За этим магазинчиком был магазин духов. Духи были только советские. Женщины, побывавшие заграницей, обходили его стороной, чтобы избежать запахов этой «замечательной парфюмерии». Там продавались духи «Сирень», «Красная Москва», «Камелия», одеколон «Тройной».

Около этого магазина и магазина «Подарки» вечно крутились резвые спекулянты с дорогущими французскими духами. Милиция их не трогала, так как жены милиционеров к советским духам не имели никакого отношения.

Дальше шел магазин, который их-за его длины и ужины москвичи прозвали «Кишка». Во время войны он был нашим кормильцем. Все десять витрин были заполнены тысячами банок со сгущенным молоком в виде стенок, зданий, да и просто кучами. Посреди них лежали сотни банок с крабами и банки с печенью трески. Они стоили недорого, но их никто не покупал. Не покупали крабов дальневосточных, которым сейчас цены нет.

За яйцами, мясом, хлебом, молоком, колбасой стояли длиннющие очереди. Эх, сейчас бы мне, западному человеку, вскрыть баночку крабов, развернуть пергаментную бумажку внутри нее, выпить сок из баночки, а затем съесть эту невиданную вкусность — самих крабов. Я отдам 20 евро за эту баночку, но не купить… На Запад настоящий дальневосточный краб и «клешни не сует». Жалко, так жалко…

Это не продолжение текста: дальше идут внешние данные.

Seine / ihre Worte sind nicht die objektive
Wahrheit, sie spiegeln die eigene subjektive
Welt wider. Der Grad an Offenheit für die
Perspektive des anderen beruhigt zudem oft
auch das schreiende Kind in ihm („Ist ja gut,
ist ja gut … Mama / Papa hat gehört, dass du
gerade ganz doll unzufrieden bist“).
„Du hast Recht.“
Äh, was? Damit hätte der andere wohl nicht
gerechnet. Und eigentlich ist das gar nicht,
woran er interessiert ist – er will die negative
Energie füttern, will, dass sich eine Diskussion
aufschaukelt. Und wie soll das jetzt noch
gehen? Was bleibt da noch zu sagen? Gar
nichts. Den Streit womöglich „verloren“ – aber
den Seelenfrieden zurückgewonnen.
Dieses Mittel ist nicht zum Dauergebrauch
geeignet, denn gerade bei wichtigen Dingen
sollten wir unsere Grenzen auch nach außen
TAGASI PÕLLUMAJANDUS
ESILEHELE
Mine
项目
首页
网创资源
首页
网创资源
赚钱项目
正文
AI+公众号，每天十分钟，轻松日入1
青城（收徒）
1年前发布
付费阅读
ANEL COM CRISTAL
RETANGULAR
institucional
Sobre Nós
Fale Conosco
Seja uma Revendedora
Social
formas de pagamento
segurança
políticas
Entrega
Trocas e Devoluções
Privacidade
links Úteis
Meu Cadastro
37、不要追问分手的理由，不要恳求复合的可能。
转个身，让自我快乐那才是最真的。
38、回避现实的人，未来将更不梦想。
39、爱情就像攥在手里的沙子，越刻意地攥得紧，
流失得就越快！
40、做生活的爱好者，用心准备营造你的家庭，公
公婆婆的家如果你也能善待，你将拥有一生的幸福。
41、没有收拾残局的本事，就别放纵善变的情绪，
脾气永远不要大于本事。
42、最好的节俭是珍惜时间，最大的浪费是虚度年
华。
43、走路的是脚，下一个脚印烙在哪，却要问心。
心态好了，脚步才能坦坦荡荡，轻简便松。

Дальше я перехожу площадь с Юрием Долгоруким и через два дома попадаю в «Филипповскую булочную». Этот магазин, роскошный магазин был построен купцами в «Серебряном веке», в XIX столетии. Барокко и ампир, мозаика и стенная роспись. Изумительно расписанный лучшими художниками потолок, мозаичный пол необыкновенной красоты, но это, при советской власти запущенное, все равно радовало глаз. Какое было несоответствие роскошного интерьера магазина с входящими в него плохо одетыми и дурно пахнущими людьми.

В этом магазине я по карточкам во время войны получал на маму 250 г черного мокрого хлеба, на брата — 200 г, а на себя — 150 г. Часто, умирая от голода, я садился под прилавок и собирал крошки хлеба, если они иногда падали вниз с огромного тесака, которым хлеб разрезался.

Часа через четыре у меня в руках был шарик грамм так на 80. Он был для меня дороже любого шоколада.

После «Филипповской» шел большой отель, из которого в 1937–1939 годах Сталин отправил умирать в лагеря сотни немцев-коммунистов, назвав их «врагами народа». Затем следовали несколько домов, а за ними — знаменитый «Елисеевский магазин».

Он повторял «Филипповскую булочную» по интерьеру, но был раз в двадцать больше. По всему периметру зала стояли на огромной высоте китайские вазы четырехсотлетней давности, а с потолка свисали три люстры, по 6 тонн каждая. Немыслимое количество скульптур из мрамора украшало магазин.